Hardware design source data:
::::::

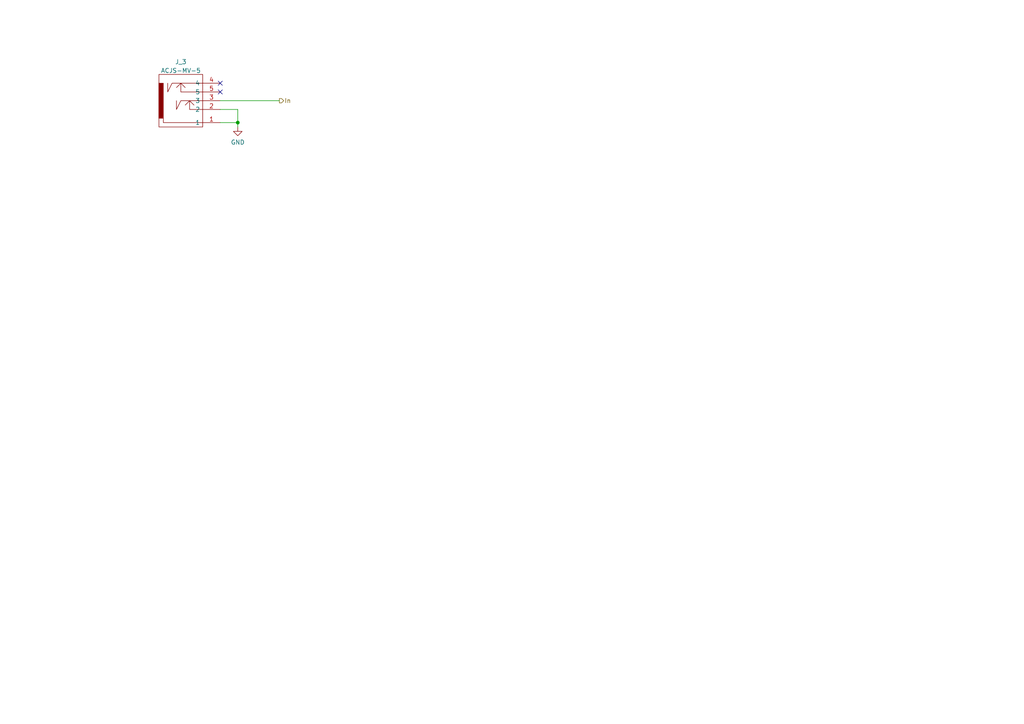
<source format=kicad_sch>
(kicad_sch (version 20211123) (generator eeschema)

  (uuid dbd1eb3e-5ca0-4353-bfac-5a5574026c16)

  (paper "A4")

  

  (junction (at 68.961 35.56) (diameter 0) (color 0 0 0 0)
    (uuid 28e6df9f-e2f2-4568-b853-7e44b9527707)
  )

  (no_connect (at 63.881 24.13) (uuid fa0ddad4-7c71-44ed-aad0-66685a668d9d))
  (no_connect (at 63.881 26.67) (uuid fa0ddad4-7c71-44ed-aad0-66685a668d9e))

  (wire (pts (xy 68.961 36.83) (xy 68.961 35.56))
    (stroke (width 0) (type default) (color 0 0 0 0))
    (uuid 08ca6708-edfa-488d-9b7a-316ed05407bf)
  )
  (wire (pts (xy 68.961 31.75) (xy 68.961 35.56))
    (stroke (width 0) (type default) (color 0 0 0 0))
    (uuid 3db33866-ea0b-47fc-b55c-fcff970b7684)
  )
  (wire (pts (xy 63.881 35.56) (xy 68.961 35.56))
    (stroke (width 0) (type default) (color 0 0 0 0))
    (uuid 6510a59b-cb20-465c-81ae-7de722e877a6)
  )
  (wire (pts (xy 63.881 29.21) (xy 81.026 29.21))
    (stroke (width 0) (type default) (color 0 0 0 0))
    (uuid 97db0a90-87ab-4265-91db-ab58adaf7d8b)
  )
  (wire (pts (xy 63.881 31.75) (xy 68.961 31.75))
    (stroke (width 0) (type default) (color 0 0 0 0))
    (uuid f796432a-d01a-49e1-8d28-8679a266b34e)
  )

  (hierarchical_label "In" (shape output) (at 81.026 29.21 0)
    (effects (font (size 1.27 1.27)) (justify left))
    (uuid 84aaac67-18df-45ab-9af5-102144b8df79)
  )

  (symbol (lib_id "Aphenol:ACJS-MV-5") (at 44.831 29.21 0) (unit 1)
    (in_bom yes) (on_board yes) (fields_autoplaced)
    (uuid 2fa13572-cfef-4806-878f-78080000a124)
    (property "Reference" "J_3" (id 0) (at 52.451 17.941 0))
    (property "Value" "ACJS-MV-5" (id 1) (at 52.451 20.4779 0))
    (property "Footprint" "SamacSys_Parts:ACJSMV5" (id 2) (at 9.271 26.67 0)
      (effects (font (size 1.27 1.27)) (justify left) hide)
    )
    (property "Datasheet" "http://www.amphenolaudio.com/wp-content/uploads/2015/07/55010228000152_acjx-mv-x.pdf" (id 3) (at 11.811 26.67 0)
      (effects (font (size 1.27 1.27)) (justify left) hide)
    )
    (property "Description" "Phone Connectors 1/4\"VERT CHASIS CONN PLSTC" (id 4) (at 14.351 26.67 0)
      (effects (font (size 1.27 1.27)) (justify left) hide)
    )
    (property "Height" "31.45" (id 5) (at 16.891 26.67 0)
      (effects (font (size 1.27 1.27)) (justify left) hide)
    )
    (property "Manufacturer_Name" "Amphenol" (id 6) (at 19.431 26.67 0)
      (effects (font (size 1.27 1.27)) (justify left) hide)
    )
    (property "Manufacturer_Part_Number" "ACJS-MV-5" (id 7) (at 21.971 26.67 0)
      (effects (font (size 1.27 1.27)) (justify left) hide)
    )
    (property "Mouser Part Number" "523-ACJS-MV-5" (id 8) (at 24.511 26.67 0)
      (effects (font (size 1.27 1.27)) (justify left) hide)
    )
    (property "Mouser Price/Stock" "https://www.mouser.co.uk/ProductDetail/Amphenol-Audio/ACJS-MV-5?qs=c9RBuMmXG6JIOKwHTyIaMA%3D%3D" (id 9) (at 27.051 26.67 0)
      (effects (font (size 1.27 1.27)) (justify left) hide)
    )
    (property "Arrow Part Number" "" (id 10) (at 57.531 45.72 0)
      (effects (font (size 1.27 1.27)) (justify left) hide)
    )
    (property "Arrow Price/Stock" "" (id 11) (at 60.071 45.72 0)
      (effects (font (size 1.27 1.27)) (justify left) hide)
    )
    (pin "1" (uuid 7794f674-8503-41b9-8185-f344b4723c88))
    (pin "2" (uuid ef79f06f-4a90-4a18-9521-792eaff10ac0))
    (pin "3" (uuid ba2777c5-6543-4c0f-b742-c78b8da9fb77))
    (pin "4" (uuid 7b5f22c1-1f4e-4a5d-aae3-f7cd681caaab))
    (pin "5" (uuid 06631943-0ec4-4a4c-9391-f9274a33468e))
  )

  (symbol (lib_id "power:GND") (at 68.961 36.83 0) (unit 1)
    (in_bom yes) (on_board yes) (fields_autoplaced)
    (uuid b1cd9ae2-d90f-4b30-954c-c0a3f12afa78)
    (property "Reference" "#PWR067" (id 0) (at 68.961 43.18 0)
      (effects (font (size 1.27 1.27)) hide)
    )
    (property "Value" "GND" (id 1) (at 68.961 41.2734 0))
    (property "Footprint" "" (id 2) (at 68.961 36.83 0)
      (effects (font (size 1.27 1.27)) hide)
    )
    (property "Datasheet" "" (id 3) (at 68.961 36.83 0)
      (effects (font (size 1.27 1.27)) hide)
    )
    (pin "1" (uuid b5fea773-6ace-44a6-81c8-5481e1eae6f4))
  )
)

</source>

::::::

To do:
Provide the number of lines in the entries above on which the string "Reference" is found, and no other text.

Exercise result:
2